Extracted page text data
= = = = =

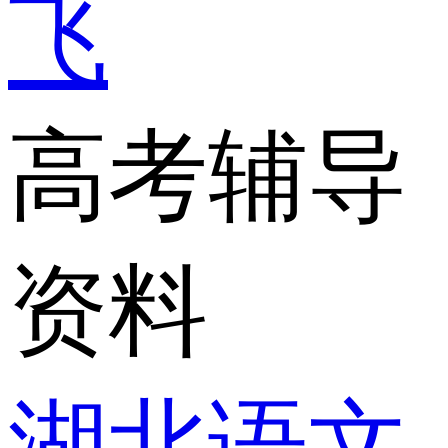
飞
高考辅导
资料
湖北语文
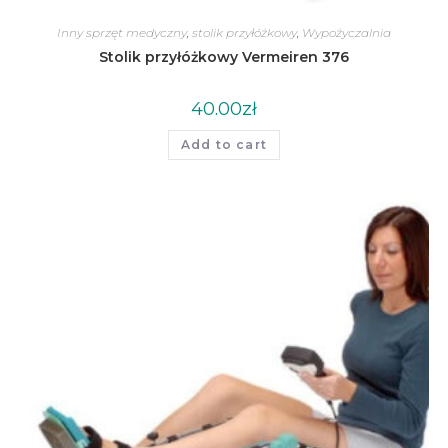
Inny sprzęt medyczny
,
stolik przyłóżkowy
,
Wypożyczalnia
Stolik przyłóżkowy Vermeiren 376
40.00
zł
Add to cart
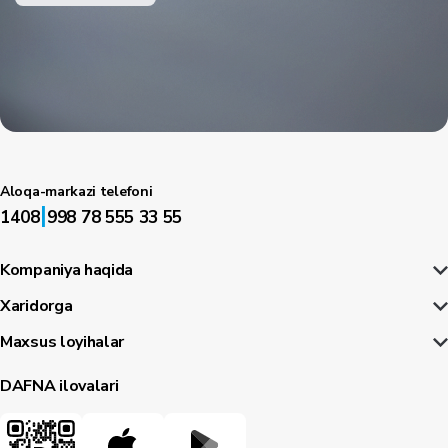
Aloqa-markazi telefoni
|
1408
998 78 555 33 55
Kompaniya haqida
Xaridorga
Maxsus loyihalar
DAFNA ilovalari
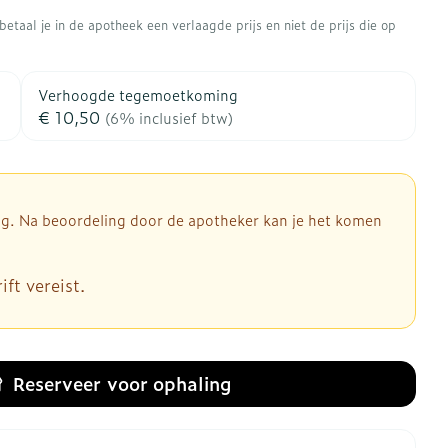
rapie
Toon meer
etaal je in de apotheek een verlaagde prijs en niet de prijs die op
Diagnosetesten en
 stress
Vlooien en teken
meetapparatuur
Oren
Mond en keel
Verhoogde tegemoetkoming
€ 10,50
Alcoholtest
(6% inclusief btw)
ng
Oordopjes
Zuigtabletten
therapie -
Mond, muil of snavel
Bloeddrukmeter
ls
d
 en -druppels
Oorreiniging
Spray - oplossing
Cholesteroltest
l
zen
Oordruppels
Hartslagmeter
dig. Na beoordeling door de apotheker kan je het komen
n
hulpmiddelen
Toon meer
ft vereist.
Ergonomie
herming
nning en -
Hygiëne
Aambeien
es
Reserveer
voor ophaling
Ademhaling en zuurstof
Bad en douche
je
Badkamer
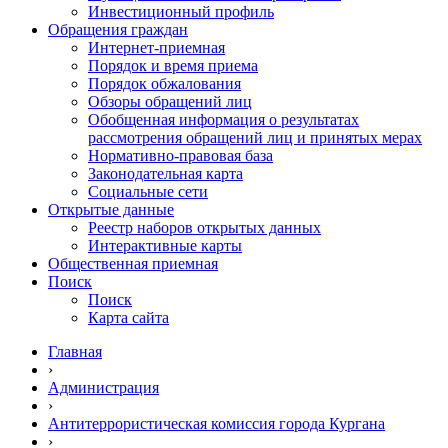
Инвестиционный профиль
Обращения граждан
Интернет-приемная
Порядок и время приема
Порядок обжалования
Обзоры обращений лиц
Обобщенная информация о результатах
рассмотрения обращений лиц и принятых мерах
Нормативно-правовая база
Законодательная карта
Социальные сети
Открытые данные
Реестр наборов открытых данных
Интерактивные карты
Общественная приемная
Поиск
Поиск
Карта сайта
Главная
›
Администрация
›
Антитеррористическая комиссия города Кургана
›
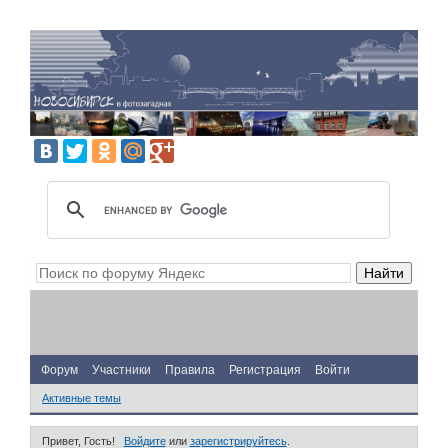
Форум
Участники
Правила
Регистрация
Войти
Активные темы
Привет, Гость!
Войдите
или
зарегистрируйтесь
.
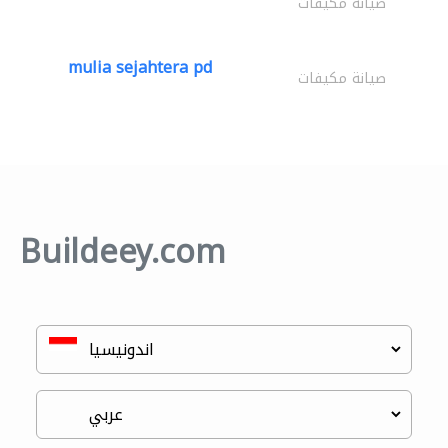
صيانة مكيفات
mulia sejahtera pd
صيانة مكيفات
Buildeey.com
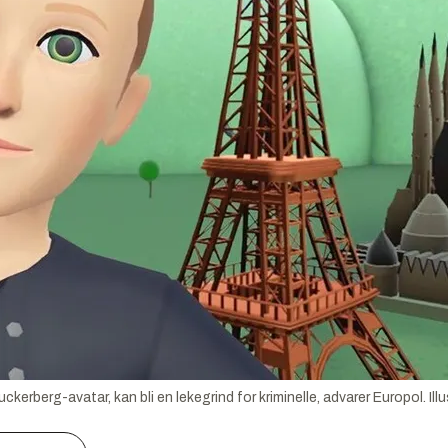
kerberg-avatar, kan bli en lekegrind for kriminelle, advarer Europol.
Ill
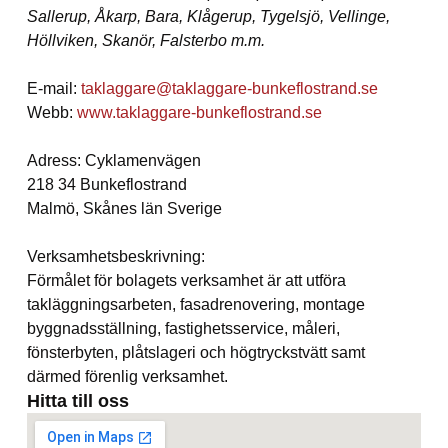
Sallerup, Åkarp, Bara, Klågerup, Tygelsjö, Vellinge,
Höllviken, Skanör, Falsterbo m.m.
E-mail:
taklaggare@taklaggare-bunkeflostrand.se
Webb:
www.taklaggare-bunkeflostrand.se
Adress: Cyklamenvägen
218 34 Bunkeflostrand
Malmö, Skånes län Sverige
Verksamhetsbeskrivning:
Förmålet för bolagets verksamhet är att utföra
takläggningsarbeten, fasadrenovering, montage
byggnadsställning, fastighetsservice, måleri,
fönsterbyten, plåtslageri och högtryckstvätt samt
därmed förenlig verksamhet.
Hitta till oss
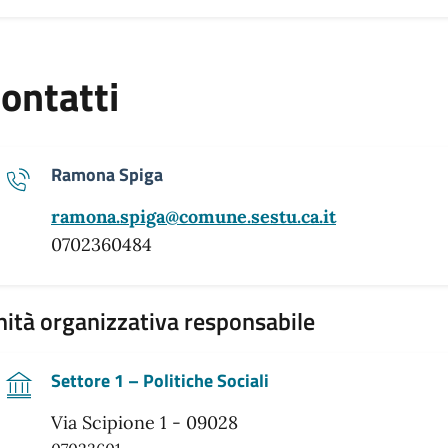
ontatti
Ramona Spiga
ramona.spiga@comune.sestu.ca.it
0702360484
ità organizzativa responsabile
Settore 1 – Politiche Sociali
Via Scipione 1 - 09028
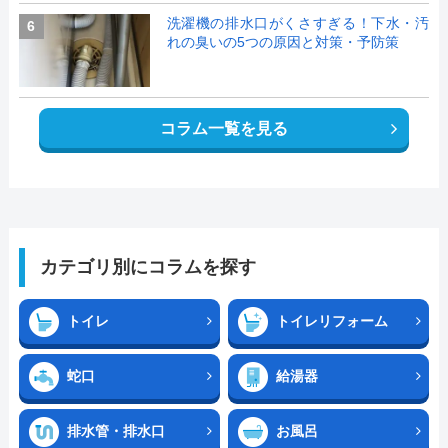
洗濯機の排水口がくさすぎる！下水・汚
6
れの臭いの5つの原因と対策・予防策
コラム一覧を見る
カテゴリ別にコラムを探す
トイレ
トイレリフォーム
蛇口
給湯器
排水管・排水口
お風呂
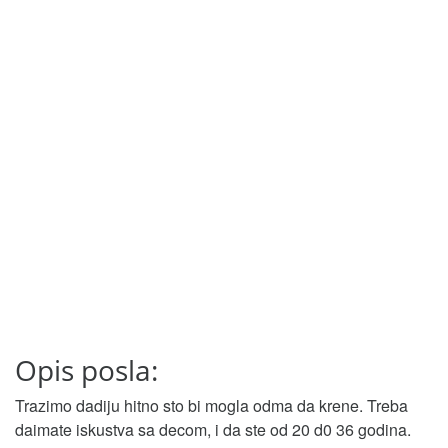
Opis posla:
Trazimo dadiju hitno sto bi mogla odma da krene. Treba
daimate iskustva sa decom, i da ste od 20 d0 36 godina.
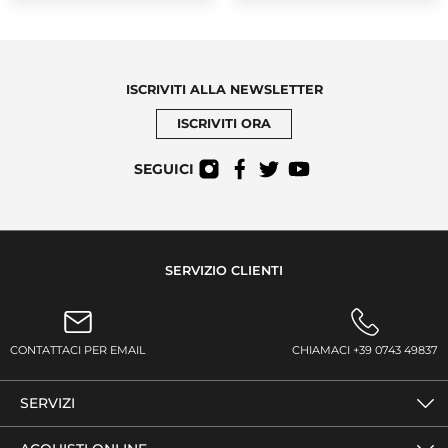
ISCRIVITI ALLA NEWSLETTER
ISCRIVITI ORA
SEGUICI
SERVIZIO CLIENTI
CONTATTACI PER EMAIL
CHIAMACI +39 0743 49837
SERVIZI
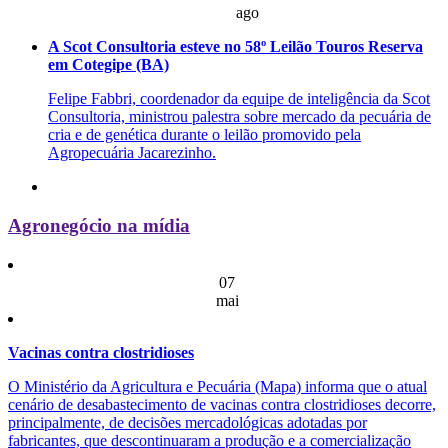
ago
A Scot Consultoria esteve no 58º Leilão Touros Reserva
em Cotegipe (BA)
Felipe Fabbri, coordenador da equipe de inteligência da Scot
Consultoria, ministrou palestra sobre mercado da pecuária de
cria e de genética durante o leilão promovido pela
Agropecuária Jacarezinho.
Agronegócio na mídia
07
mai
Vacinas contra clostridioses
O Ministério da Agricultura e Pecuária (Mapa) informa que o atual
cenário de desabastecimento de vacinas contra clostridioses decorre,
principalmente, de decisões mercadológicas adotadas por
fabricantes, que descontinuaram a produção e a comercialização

= = = = =

■ **Task prompt**:
Wherever a line in the data above contains the word "contra", copy that line.

■ **Output of the task**:
Vacinas contra clostridioses
cenário de desabastecimento de vacinas contra clostridioses decorre,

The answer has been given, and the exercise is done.